[Opening Dataset excerpts section]

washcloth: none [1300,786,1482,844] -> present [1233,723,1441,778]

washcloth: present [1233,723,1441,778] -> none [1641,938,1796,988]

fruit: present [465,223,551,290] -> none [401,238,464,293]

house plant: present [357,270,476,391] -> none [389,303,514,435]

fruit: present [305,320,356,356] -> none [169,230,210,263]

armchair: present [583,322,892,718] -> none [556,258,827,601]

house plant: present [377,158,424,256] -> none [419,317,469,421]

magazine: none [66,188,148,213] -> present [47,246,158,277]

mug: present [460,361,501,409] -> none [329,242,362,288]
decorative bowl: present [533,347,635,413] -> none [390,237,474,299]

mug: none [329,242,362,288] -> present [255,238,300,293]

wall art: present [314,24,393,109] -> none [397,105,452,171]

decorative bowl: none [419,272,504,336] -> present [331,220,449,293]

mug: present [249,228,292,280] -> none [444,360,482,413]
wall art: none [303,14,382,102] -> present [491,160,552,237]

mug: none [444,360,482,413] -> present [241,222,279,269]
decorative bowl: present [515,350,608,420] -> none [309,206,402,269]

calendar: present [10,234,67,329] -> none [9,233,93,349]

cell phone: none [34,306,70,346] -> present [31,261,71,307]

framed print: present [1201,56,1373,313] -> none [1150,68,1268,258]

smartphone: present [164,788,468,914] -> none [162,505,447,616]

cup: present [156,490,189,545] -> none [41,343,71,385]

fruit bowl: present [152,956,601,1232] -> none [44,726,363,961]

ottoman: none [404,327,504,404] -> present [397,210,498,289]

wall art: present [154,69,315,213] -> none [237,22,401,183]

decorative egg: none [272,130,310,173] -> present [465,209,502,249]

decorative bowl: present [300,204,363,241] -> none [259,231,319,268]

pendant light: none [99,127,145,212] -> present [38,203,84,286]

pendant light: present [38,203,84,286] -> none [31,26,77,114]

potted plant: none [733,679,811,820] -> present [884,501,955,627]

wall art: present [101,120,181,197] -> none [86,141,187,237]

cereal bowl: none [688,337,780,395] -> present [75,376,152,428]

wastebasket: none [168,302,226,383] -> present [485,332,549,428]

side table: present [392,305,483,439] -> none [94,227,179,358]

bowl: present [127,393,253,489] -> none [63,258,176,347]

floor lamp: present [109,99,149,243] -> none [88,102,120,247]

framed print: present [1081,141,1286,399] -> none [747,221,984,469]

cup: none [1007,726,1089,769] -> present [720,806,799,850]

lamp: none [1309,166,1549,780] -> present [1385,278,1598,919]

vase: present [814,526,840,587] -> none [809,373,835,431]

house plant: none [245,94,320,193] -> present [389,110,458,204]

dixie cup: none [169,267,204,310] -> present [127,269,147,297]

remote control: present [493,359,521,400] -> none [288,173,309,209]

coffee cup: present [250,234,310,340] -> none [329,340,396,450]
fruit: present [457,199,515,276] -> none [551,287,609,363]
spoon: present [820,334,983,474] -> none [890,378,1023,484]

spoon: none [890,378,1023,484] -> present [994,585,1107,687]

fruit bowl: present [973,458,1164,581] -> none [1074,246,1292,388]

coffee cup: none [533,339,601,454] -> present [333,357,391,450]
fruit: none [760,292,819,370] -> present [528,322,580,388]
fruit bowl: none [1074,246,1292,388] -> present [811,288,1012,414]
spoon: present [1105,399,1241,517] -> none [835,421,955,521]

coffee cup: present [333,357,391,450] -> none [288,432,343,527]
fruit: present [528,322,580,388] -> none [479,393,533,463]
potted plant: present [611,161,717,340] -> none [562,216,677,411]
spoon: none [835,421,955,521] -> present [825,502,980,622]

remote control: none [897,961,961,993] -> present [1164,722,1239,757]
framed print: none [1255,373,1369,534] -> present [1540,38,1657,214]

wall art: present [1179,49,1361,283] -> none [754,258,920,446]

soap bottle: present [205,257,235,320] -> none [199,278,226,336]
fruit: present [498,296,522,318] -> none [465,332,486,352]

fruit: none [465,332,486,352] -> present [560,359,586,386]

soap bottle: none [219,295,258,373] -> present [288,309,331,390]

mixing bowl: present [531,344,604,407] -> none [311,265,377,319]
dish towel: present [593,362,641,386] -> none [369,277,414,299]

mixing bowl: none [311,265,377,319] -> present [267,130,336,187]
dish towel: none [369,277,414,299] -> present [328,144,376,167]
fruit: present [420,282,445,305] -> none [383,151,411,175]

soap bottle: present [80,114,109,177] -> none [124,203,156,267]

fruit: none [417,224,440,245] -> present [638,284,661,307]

[Closing Dataset excerpts section]

• **Required action**
What is needed is an exact copy of the lines above, from the one containing "magazine: none [66,188,148,213]" through the one containing "mug: none [329,242,362,288]", with nothing added.

• **Output of the exercise**
magazine: none [66,188,148,213] -> present [47,246,158,277]

mug: present [460,361,501,409] -> none [329,242,362,288]
decorative bowl: present [533,347,635,413] -> none [390,237,474,299]

mug: none [329,242,362,288] -> present [255,238,300,293]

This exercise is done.